Café Eldorado, avenue Mont-Royal : je rencontre Francis Desharnais, dépourvu de burqa. L’auteur de Burquette n’est pas musulman, et son héroïne non plus. Francis Desharnais présente le deuxième tome d’une bande-dessinée (BD) qui tourne la polémique au comique.
Quartier Libre : Vous venez de lancer le tome 2 de Burquette. Pour ceux et celles qui n’ont pas encore eu la chance de faire la connaissance du personnage coloré d’Alberte, comment décririez-vous l’histoire?
Francis Desharnais : C’est une relation entre père et fille. Au grand désespoir de son paternel, Alberte est une adolescente plutôt superficielle. En voulant lui apprendre les rudiments de la vie, son père lui impose le port de la burqa. Avec son idée de génie, il espère éveiller sa fille au monde réel. On peut dire qu’il fait le tout d’une façon très maladroite et extrémiste.
Q.L. : Comment germe une telle idée dans la tête d’un créateur ?
F.D.: En fait, j’ai travaillé en France lors du débat médiatique sur le port des signes religieux à l’école. Un peu plus tard, quand je suis revenu au Québec, il y avait la création de la commission Bouchard-Taylor. À la même époque, mon ami m’a confié ses craintes de voir sa fille devenir une petite princesse, quitte à l’envoyer dans un pays pauvre (rires). C’est un peu un mélange de tout ça poussé à l’extrême.
Q. L : Pourquoi avoir choisi la burqa comme signe religieux plutôt que le turban ou encore le nicab ?
F.D.: La burqa est plus extrême; on ne voit absolument rien de la personne. Les gens ont plus de difficulté à concevoir que c’est juste une question de religion. En même temps, j’ai fait très attention de ne pas porter de jugement de valeur sur les croyances qui lui sont rattachées.
Q.L. : Le tome 1 s’est vendu à 5000 exemplaires. Le tome 2 a été tiré à 250000 exemplaires. Que pensez-vous de l’accueil que reçoit Burquette du public ?

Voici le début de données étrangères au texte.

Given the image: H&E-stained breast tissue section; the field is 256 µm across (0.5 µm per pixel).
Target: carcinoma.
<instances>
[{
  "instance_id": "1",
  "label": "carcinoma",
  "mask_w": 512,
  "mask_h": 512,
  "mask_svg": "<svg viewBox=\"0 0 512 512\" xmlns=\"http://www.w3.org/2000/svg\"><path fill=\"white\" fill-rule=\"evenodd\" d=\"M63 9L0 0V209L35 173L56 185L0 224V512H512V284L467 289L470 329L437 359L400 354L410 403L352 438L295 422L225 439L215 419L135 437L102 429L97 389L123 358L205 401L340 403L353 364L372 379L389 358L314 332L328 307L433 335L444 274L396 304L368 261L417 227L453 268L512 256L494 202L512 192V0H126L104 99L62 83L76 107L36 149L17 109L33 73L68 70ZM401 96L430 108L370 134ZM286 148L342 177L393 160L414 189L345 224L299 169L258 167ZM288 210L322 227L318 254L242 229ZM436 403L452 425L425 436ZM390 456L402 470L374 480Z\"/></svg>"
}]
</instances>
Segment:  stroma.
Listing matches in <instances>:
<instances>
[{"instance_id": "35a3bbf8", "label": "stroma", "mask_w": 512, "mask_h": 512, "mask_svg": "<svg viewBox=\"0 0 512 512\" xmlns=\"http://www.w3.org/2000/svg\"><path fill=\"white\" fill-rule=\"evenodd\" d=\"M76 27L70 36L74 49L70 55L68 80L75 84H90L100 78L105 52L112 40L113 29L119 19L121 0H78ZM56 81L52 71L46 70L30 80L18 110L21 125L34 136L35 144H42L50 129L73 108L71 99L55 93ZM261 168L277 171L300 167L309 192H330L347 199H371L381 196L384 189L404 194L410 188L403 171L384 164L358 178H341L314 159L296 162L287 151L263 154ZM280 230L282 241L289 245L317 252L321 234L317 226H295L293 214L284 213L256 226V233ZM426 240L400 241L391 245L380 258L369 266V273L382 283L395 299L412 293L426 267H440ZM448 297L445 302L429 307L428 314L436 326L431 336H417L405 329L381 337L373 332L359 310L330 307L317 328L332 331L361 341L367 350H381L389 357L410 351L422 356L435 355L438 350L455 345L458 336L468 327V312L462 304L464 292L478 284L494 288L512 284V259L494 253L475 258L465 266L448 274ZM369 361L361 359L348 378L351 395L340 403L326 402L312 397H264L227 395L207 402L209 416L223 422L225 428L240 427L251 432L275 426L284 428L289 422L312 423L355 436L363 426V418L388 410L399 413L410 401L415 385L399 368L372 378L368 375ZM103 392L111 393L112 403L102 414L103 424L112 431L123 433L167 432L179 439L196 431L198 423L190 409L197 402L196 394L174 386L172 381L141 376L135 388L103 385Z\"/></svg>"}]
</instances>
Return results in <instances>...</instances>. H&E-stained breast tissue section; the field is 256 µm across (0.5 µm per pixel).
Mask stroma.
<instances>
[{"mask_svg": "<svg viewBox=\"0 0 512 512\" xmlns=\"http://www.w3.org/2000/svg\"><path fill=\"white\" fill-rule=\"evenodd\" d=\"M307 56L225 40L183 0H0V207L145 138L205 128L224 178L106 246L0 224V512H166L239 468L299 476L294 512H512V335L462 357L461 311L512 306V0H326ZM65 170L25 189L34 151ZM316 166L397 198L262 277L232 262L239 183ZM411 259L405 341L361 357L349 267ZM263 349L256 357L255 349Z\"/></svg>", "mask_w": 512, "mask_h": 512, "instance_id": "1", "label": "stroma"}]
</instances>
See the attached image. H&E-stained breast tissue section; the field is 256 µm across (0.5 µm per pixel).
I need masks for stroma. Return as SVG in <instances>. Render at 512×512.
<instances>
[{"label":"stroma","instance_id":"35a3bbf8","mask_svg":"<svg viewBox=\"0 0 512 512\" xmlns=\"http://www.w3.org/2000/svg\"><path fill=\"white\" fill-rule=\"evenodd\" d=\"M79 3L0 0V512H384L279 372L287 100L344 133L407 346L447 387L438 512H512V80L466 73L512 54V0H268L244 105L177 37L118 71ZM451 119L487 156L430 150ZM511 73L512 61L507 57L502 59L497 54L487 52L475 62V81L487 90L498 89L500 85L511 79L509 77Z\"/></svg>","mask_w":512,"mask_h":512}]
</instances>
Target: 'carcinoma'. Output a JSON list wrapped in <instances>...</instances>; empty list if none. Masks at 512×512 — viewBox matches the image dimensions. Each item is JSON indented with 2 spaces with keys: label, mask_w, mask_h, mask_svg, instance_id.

F.D. : Franchement, je n’ai eu que des commentaires positifs. Je me rends compte qu’il y a plus de lecteurs de BD qu’auparavant. Il faut avouer qu’il y a plus de variété aujourd’hui. Les bédéistes rendent maintenant leurs oeuvres plus attrayantes pour le public féminin, entre autres évolutions.
Q.L. : Certains prétendent qu’avec ses illustrations, la BD prend le lecteur par la main. Que pensez-vous des critiques qui disent que la bande dessinée est abrutissante ?
F.D. : Je ne crois pas. La bande dessinée possède une esthétique particulière. Avec les dessins et les bulles, on crée un code au lecteur. Il doit par lui-même déchiffrer les signes qu’on lui fournit. Je dirais même que les illustrations donnent un esprit de non-dit dans le texte. On parle ici d’un niveau de lecture supérieur.
Q.L. : À ce propos, le tome 1 émet une critique importante des médias. La BD constitue-t-elle un exutoire pour vous ?
F.D. : En effet, je parle de la société actuelle. Je critique par la bande, sans attaquer directement. À la limite, on pourrait parler d’une analyse. Je m’amuse avec ça ; c’est une façon d’en rire. J’aime bien souligner les travers, pointer du doigt les choses louches.
Q.L. : À quoi peut-on s’attendre du tome 2 ?
F.D. : Mon but était de confronter Alberte à l’univers qui l’attire le plus, celui de la célébrité. D’autre part, je la mets face au monde de pauvreté que son père tente de lui faire connaître. Mis à part un traumatisme causé par le port de la burqa, il ne faut pas s’attendre à une évolution psychologique du personnage.
Q.L. : Au niveau du style, a-t-on encore droit à l’humour à la fois subtil et extrémiste du premier tome ?
F.D. : J’ai essayé de demeurer en continuité avec le premier. Par contre, il y a plus de moment lourd. Au niveau des effets, j’ai travaillé mes chutes. Je voulais faire rire le lecteur, mais aussi lui faire vivre des émotions.
Q.L. : Peut-on s’attendre à voir un jour troisième tome en magasin ?
F.D. : On verra. Au début, je n’étais même pas certain de faire un tome 2. J’avais quelques idées, mais j’attendais de voir la réaction du public. Comme la réception a été positive, j’ai décidé de continuer le projet. C’est un peu la même chose pour le tome 3. Si je poursuis, je crains surtout ne pas être en mesure de garder le rythme actuel de la série. Sans compter qu’à un moment donné, on aura fait le tour du sujet de la burqa.